In GOP Shutout, Were Dem Voters Shut Out? Ctd

Why Not Vote

Christopher Ingraham passes along the above chart on Americans who didn’t vote:

Republican vote-suppression efforts have already received plenty of attention, and rightfully so – it’s an embarrassment that one political party sees a smaller electorate as the path to victory. But voters turned back at the polls represent at best a tiny fraction of the 10 percent who didn’t vote for technical reasons. Pew’s numbers suggest there’s a lot of work to be done to help the 35 percent of voters who couldn’t accommodate a trip to the polling place in their work or school schedules.
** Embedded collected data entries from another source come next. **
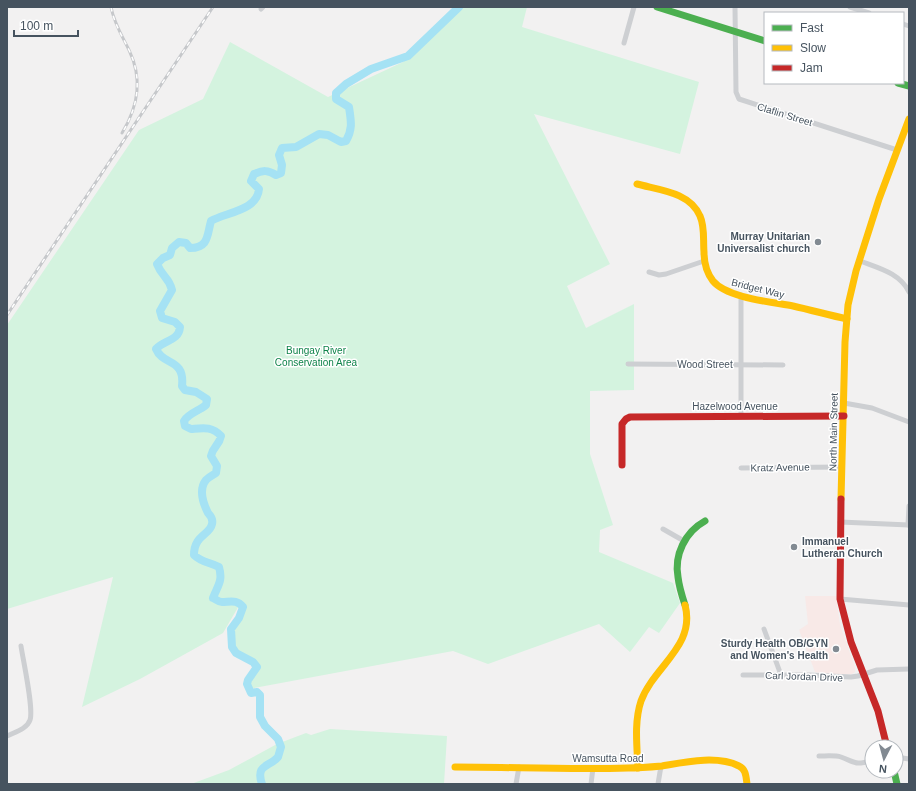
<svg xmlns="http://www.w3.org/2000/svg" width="916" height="791" viewBox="0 0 916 791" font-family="Arial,sans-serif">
  <rect width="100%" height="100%" fill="#f2f1f1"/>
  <path fill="#f8e9e7" d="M 805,596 L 836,596 L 840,625 L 855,667 L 855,672 L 852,674 L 835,675 L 815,672 L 799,630 L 808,624 Z"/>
  <g fill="#d4f3df">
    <path d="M 460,7 L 527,7 L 522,27 L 699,82 L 680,154 L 534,114 L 610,264 L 567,286 L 586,328 L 634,304 L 634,390 L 590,391 L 590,454 L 613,525 L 600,530 L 599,552 L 673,583 L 680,603 L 659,633 L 649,627 L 630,652 L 599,624 L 488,664 L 453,651 L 249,689 C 246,680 253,675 257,667 C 251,658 242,660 236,653 C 232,650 233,646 232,641 C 232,637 229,633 230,629 C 234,620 241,620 243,607 L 240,604 L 223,633 L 140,679 L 82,707 L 113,577 L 7,609 L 7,325 L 139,130 L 203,99 L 230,42 L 328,97 L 403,62 Z"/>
    <path d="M 330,729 L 447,736 L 444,784 L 191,784 L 229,770 L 277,744 L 306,733 L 311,735 Z"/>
  </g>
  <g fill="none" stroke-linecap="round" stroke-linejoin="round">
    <path stroke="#a5e2f4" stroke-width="8" d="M 262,784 C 255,764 270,767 278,757 C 279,754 280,750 281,747 L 278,739 L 265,726 L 260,717 L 260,695 L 257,692 L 251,693 L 247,684 L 248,680 L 257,667 L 253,662 L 236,653 L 232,647 L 231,629 L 239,618 L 243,607 C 237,599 230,602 222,602 C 218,602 216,599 213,598 C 218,585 223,581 219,567 C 210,562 202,563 194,555 C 194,535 210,535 212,524 C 213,520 211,516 208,513 C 203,503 198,490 206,480 C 209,477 213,475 216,473 L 217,466 L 211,456 C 213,446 219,446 221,436 C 212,426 203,428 191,429 L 185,426 L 184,421 C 189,413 199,411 206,405 L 207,399 L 196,392 L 185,390 L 182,386 C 185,358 163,366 156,349 C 164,340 179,341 180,327 L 175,322 L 162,318 L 160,311 L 172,290 C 169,277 162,277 157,264 L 163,258 L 170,255 L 172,248 L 179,242 L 186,243 L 190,248 C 209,248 207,235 211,221 C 226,212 257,211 259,189 L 251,181 L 254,174 C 263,170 268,170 276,175 L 281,173 L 282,165 L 279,155 L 282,148 L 296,147 L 319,134 L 328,135 L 341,142 L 346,141 C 353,129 351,121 349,107 L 336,99 L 336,93 L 346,84 L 371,69 L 408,56 L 459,7"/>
    <g stroke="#cdcfd2" stroke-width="5">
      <path d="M 735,7 L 736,92 L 739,99 L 897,150"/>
      <path d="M 850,7 L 869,13"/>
      <path d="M 261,9 L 263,7"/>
      <path d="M 903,24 L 909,26"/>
      <path d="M 624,43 L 634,7"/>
      <path d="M 860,261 C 878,268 900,273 909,292"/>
      <path d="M 649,272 L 659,275 L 666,274 L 704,261"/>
      <path d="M 741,295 L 741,416"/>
      <path d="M 628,364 L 783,365"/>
      <path d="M 844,403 L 872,408 L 909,422"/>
      <path d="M 741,468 L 842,467"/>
      <path d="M 840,522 L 909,525"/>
      <path d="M 908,525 L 909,506"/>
      <path d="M 663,529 L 684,541"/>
      <path d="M 840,599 L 909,605"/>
      <path d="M 764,629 L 781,675"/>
      <path d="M 743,675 L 809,675 L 851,677 L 858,676 L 877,670 L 909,669"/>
      <path d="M 7,736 C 15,732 27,729 30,720 C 34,709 23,660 21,646"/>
      <path d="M 819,756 C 826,756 835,755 841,757 C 857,763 854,765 872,761"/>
      <path d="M 896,757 L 909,759"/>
      <path d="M 516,784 L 519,767"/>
      <path d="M 591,784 L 593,768"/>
      <path d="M 658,784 L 661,766"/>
    </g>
    <g stroke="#4caf50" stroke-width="7">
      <path d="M 657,7 L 765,41"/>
      <path d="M 898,83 L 909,86"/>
      <path d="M 685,605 C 682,596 679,586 678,577 C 674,555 685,532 705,521"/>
      <path d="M 894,771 L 897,784"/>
    </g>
    <g stroke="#ffc107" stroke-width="7">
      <path d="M 637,184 C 659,190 690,192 700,216 C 705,227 703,240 704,252 C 704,262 706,272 713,281 C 727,298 772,302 793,306 C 811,310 829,315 847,319"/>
      <path d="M 841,499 L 845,342 L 848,305 L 856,271 L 879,199 L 909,119"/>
      <path d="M 455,767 C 513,767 571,770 628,768 C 639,768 651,767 662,766 C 685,762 717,755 739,766 C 746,769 746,777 747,784"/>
      <path d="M 638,768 C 637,746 634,722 641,701 C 654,666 696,646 685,605"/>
    </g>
    <g stroke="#c62828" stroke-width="7">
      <path d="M 622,465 L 622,424 L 626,419 L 630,417 L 844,416"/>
      <path d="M 841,499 L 840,599 L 851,642 L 878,711 L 887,747"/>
    </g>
    <g stroke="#c6c8cb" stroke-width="3">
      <g id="rail">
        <path d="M 111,7 C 114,23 122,36 129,50 C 143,79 138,107 122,133"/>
        <path d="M 7,315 L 213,7"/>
      </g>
    </g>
    <use href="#rail" stroke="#fff" stroke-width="1.5" stroke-dasharray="4.5" stroke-linecap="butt"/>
  </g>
  <g fill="#828a92" stroke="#fff" stroke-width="1.5">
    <circle cx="818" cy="242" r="4"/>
    <circle cx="794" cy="547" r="4"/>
    <circle cx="836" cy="649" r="4"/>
  </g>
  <g text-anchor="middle" stroke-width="3" stroke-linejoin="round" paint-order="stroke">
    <g font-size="10" fill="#46535f" stroke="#fff">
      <text transform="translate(785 114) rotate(17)" y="4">Claflin Street</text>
      <text transform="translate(758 288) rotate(14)" y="4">Bridget Way</text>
      <text x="705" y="368">Wood Street</text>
      <text x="735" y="410">Hazelwood Avenue</text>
      <text transform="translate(833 432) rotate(-89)" y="4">North Main Street</text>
      <text transform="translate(780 467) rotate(-1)" y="4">Kratz Avenue</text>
      <text transform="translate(804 676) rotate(2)" y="4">Carl Jordan Drive</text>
      <text x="608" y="762">Wamsutta Road</text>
    </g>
    <g font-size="10" font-weight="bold" fill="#46535f" stroke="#fff" text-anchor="end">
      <text x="810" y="240">Murray Unitarian<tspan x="810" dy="12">Universalist church</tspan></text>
      <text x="802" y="545" text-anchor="start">Immanuel<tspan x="802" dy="12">Lutheran Church</tspan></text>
      <text x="828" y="647">Sturdy Health OB/GYN<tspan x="828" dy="12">and Women's Health</tspan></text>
    </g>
    <g font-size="10" fill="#0e834a" stroke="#fff">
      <text x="316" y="354">Bungay River<tspan x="316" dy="12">Conservation Area</tspan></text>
    </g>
  </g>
  <rect width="916" height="791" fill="none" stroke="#46535f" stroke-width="16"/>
  <rect x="764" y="12" width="140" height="72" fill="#ffffff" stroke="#b5babf"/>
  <rect x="772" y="25" width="20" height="6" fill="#4caf50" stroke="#b5babf"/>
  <text x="800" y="32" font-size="12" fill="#46535f">Fast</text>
  <rect x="772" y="45" width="20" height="6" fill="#ffc107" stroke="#b5babf"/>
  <text x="800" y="52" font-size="12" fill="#46535f">Slow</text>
  <rect x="772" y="65" width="20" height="6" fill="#c62828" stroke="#b5babf"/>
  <text x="800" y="72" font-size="12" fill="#46535f">Jam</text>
  <g transform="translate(884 759) rotate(186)"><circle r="19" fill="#ffffff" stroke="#b5babf"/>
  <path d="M0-3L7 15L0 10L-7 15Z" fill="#828a92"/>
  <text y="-6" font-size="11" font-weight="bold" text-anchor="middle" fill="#46535f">N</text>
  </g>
  <path d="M14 30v6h64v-6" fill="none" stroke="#46535f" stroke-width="2"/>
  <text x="20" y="30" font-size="12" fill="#46535f" stroke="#ffffff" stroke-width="3" paint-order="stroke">100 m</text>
</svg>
Frank Barry dismisses Wendy Weiser’s claim that voter restrictions suppressed so much Democratic turnout last week as to influence the outcomes of some close elections:

Weiser’s argument has been picked up by other voting-rights advocates and pundits, but it falls apart upon closer scrutiny. Even with seven fewer days, early voting in North Carolina increased this year compared with 2010 — by 35 percent. Statewide turnout also increased from the previous midterm election, to 44.1 percent from 43.7 percent. Even if turnout was lower than it would have been without the new voting law — something that’s impossible to establish — it was still higher than it had been in four of the five previous midterm elections, going back to 1994. In addition, based on exit polls and voter turnout data, the overall share of the black vote increased slightly compared with 2010.

Rick Hasen, an expert on election law, says he’s skeptical about Weiser’s analysis, and rightly so. When voting-rights advocates fail to include any balancing points in their discussion of the election, they undercut their credibility and give ammunition to Republicans who suspect that they are mostly interested in electing Democrats.